• Data records

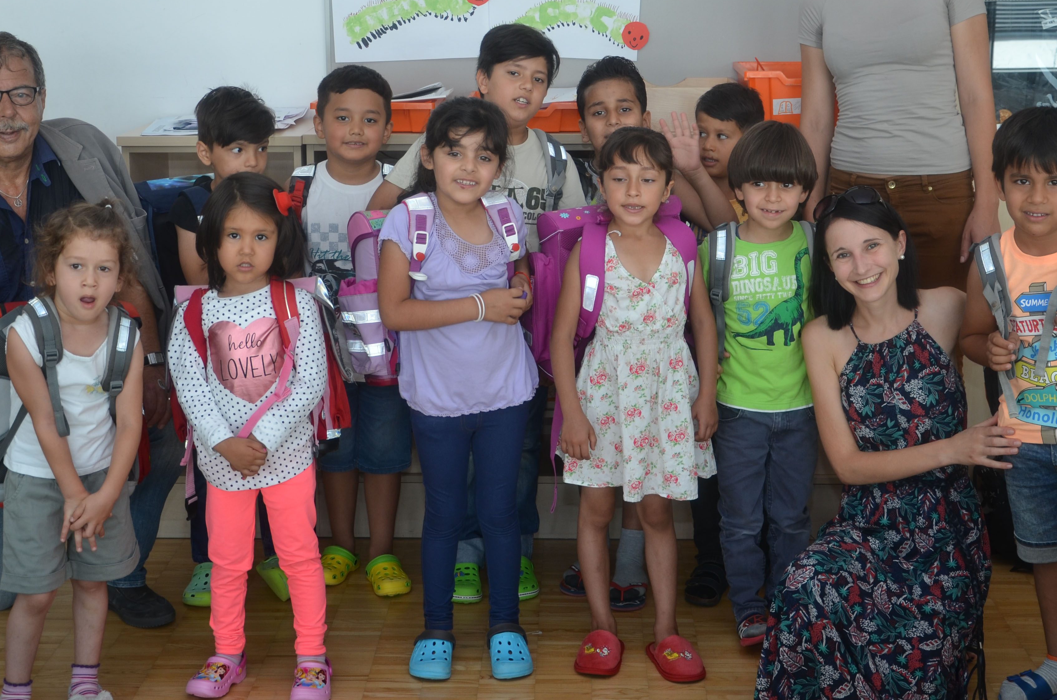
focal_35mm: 61
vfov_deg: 22.1
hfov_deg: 32.9
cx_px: 524
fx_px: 1787
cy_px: 245
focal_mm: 28
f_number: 4.5
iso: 200
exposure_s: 1/80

• What to work on
Restate the records above in full, word for word. Keep pictures out.

• Expected answer
focal_35mm: 61
vfov_deg: 22.1
hfov_deg: 32.9
cx_px: 524
fx_px: 1787
cy_px: 245
focal_mm: 28
f_number: 4.5
iso: 200
exposure_s: 1/80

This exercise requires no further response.